Artigo Acesso aberto Revisado por pares

Spontaneous reduction and C–H borylation of arenes mediated by uranium(III) disproportionation

2012; Nature Portfolio; Volume: 4; Issue: 8 Linguagem: Inglês

10.1038/nchem.1392

ISSN

1755-4349

Autores

Polly L. Arnold, Stephen M. Mansell, Laurent Maron, David McKay,

Tópico(s)

Catalytic C–H Functionalization Methods

Resumo

Transition-metal-arene complexes such as bis(benzene)chromium Cr(η(6)-C(6)H(6))(2) are historically important to d-orbital bonding theory and have modern importance in organic synthesis, catalysis and organic spintronics. In investigations of f-block chemistry, however, arenes are invariably used as solvents rather than ligands. Here, we show that simple uranium complexes UX(3) (X = aryloxide, amide) spontaneously disproportionate, transferring an electron and X-ligand, allowing the resulting UX(2) to bind and reduce arenes, forming inverse sandwich molecules [X(2)U(µ-η(6):η(6)-arene)UX(2)] and a UX(4) by-product. Calculations and kinetic studies suggest a 'cooperative small-molecule activation' mechanism involving spontaneous arene reduction as an X-ligand is transferred.

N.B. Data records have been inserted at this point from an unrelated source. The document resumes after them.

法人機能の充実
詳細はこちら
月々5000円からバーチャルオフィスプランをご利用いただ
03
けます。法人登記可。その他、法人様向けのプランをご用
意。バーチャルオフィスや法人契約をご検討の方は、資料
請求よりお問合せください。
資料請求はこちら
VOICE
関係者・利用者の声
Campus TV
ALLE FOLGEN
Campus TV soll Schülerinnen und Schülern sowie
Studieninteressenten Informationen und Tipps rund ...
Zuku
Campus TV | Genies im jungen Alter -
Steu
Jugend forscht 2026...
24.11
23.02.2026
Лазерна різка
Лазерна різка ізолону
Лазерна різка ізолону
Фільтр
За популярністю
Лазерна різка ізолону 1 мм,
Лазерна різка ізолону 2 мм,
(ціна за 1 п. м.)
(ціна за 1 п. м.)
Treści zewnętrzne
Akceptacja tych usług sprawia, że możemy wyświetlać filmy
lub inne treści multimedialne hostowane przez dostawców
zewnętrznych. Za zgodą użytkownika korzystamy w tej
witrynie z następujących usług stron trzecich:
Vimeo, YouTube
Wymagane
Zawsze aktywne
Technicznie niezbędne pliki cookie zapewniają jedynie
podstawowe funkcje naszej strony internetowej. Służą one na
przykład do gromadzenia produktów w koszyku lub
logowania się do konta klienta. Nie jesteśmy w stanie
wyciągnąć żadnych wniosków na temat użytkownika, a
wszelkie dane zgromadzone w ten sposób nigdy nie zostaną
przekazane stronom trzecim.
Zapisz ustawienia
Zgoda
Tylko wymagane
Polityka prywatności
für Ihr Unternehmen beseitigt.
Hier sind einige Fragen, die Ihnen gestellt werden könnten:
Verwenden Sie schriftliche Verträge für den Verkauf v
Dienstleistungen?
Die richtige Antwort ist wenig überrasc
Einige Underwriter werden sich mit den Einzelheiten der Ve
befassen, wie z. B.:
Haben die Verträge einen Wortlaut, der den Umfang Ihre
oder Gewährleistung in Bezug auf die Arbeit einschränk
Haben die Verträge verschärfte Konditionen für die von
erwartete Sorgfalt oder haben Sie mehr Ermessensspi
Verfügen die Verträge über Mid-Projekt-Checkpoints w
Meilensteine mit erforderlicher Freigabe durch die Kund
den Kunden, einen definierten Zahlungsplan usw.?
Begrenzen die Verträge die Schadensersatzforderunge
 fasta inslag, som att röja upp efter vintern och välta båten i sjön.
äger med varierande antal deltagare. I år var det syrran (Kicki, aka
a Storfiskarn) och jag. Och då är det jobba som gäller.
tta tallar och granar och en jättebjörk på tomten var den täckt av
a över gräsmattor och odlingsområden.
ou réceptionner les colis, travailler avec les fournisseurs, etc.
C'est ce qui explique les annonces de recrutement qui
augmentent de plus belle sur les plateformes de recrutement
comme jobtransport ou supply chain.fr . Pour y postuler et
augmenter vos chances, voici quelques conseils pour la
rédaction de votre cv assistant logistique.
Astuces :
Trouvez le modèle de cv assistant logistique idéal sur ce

These mild reaction conditions allow functionalized arenes such as arylsilanes to be incorporated. The bulky UX(3) are also inert to reagents such as boranes that would react with the traditional harsh reaction conditions, allowing the development of a new in situ arene C-H bond functionalization methodology converting C-H to C-B bonds.